Bali, Suaranusantara.co – Tradisi Perang Pandan Mekare-kare atau Mageret Pandan adalah budaya yang berlaku sejak turun-temurun di Desa Adat Tenganan Pegringsingan, Bali.
Perang Pandan Mekare-kare ini merupakan rangkaian dari upacara keagamaan saat pelaksanaan upacara Sasih Sembah. Kaum pria mengenakan pakaian adat madya berupa sarung, selendang dan ikat kepala serta bertelanjang dada. Sedangkan para perempuan memakai pakaian khas Tenganan, berupa kain tenun Pegringsingan.
Hanya kaum pria yang menginjak usia dewasa saja yang boleh mengikuti Perang Pandan Mekare-kare. Sebelum mulai dengan acara puncak, seluruh peserta berkeliling desa untuk memohon keselamatan.
Saat perang berlangsung, peserta berdiri berhadap-hadapan satu lawan satu, dengan wasit di tengah-tengah. Setiap peserta membawa seikat daun pandan, sebagai simbol gada, di tangan kanan. Sedangkan perisai berada di tangan kiri.

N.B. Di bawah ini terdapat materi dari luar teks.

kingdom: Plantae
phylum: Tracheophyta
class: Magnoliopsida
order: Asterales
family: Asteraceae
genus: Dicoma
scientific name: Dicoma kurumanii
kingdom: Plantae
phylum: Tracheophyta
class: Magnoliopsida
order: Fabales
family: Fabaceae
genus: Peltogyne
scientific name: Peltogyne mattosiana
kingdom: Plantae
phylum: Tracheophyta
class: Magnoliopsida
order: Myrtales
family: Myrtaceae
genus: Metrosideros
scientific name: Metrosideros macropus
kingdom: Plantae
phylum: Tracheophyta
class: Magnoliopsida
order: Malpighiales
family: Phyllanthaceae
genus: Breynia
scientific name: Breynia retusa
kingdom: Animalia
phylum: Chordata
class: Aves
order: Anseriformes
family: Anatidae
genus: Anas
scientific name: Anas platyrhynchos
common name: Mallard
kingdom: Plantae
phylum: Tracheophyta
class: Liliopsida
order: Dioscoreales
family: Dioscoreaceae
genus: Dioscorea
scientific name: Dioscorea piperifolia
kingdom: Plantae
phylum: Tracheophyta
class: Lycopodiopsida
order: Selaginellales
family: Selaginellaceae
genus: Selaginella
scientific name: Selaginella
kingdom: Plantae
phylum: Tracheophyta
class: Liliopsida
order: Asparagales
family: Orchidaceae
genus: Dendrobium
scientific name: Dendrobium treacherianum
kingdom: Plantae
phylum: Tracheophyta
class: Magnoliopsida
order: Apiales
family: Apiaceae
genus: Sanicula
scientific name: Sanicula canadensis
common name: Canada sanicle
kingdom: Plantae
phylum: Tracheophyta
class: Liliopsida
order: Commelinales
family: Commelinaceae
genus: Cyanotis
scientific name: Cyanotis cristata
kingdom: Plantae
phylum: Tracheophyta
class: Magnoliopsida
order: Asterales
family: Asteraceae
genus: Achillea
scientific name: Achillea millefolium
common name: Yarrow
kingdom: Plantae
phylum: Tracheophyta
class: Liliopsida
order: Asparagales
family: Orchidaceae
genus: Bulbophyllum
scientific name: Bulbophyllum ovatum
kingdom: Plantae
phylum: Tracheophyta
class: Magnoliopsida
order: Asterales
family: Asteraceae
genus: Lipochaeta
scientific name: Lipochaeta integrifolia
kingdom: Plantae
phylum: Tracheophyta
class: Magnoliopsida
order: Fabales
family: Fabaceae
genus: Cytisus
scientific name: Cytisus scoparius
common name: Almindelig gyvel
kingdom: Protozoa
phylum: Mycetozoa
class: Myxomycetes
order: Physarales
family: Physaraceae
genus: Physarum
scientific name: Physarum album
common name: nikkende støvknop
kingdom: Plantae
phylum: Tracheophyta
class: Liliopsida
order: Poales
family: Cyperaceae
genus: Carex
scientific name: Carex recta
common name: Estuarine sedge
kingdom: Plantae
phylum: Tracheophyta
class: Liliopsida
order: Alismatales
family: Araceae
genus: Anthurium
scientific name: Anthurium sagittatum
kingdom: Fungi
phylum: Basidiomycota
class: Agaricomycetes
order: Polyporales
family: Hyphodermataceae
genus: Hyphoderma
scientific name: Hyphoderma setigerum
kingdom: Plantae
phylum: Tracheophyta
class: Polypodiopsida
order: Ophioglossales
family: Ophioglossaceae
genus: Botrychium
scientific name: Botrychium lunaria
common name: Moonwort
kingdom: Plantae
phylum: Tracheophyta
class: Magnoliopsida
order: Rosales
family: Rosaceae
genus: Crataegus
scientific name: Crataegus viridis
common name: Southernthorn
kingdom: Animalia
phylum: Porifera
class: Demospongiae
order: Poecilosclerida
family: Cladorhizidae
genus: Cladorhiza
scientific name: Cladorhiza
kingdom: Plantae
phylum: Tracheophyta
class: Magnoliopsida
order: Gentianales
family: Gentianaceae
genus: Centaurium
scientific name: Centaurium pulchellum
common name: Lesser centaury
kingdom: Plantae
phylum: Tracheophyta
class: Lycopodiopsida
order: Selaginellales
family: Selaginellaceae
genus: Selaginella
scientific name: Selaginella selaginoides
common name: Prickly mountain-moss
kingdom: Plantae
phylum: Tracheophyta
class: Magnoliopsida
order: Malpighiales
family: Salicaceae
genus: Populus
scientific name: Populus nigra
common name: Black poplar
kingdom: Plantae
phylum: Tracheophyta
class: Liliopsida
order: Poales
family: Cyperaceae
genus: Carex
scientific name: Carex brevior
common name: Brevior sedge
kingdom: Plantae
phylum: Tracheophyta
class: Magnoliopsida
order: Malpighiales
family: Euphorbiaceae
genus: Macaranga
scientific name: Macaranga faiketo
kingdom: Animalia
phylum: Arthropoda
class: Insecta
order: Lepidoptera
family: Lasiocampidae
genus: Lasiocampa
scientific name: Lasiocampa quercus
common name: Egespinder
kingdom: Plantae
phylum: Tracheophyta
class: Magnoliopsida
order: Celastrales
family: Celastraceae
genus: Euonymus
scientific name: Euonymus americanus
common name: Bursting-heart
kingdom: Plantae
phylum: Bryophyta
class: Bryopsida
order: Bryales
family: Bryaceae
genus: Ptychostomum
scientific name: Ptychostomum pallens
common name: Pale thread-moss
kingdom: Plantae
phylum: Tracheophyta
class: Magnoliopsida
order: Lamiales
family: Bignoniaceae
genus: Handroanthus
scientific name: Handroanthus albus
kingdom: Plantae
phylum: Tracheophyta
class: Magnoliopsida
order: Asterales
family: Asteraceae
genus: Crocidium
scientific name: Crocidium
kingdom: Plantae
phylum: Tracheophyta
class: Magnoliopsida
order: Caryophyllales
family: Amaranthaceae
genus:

Setelah mendengar aba-aba, kedua peserta saling dengan merangkul sambil memukulkan pandan di punggung lawan. Sambil di pukulkan, pandan juga di geret, sehingga di sebut Upacara Mageret Pandan.
Semua peserta bergantian berperang selama kurang lebih 3 jam. Setelah selesai, luka pada bagian punggung peserta diobati dengan obat-obatan tradisional. Tidak ada dendam dalam hati maing-maing peserta karena tradisi untuk upacara persembahan yang harus dilakukan dengan tulus ikhlas.
Masyarakat Desa Tenganan di Bali adalah penganut agama Hindu, namun yang menjadi dewa tertinggi mereka adalah Dewa Indra. Ini berbeda dengan keyakinan warga Hindu lainnya yakni dewa Tri Murti yang tertinggi, yaitu Brahma, Wisnu dan Siwa.
Jadi pelaksanaan Tradisi Perang Pandan Mekare-kare ini adalah bentuk penghormatan kepada Dewa Indra sebagai Dewa Perang. Hal ini juga bertujuan untuk menghormati para leluhur, yang di gelar pada bulan Juni bertepatan dengan upacara Ngusaba Kapat (Sasi Sembah).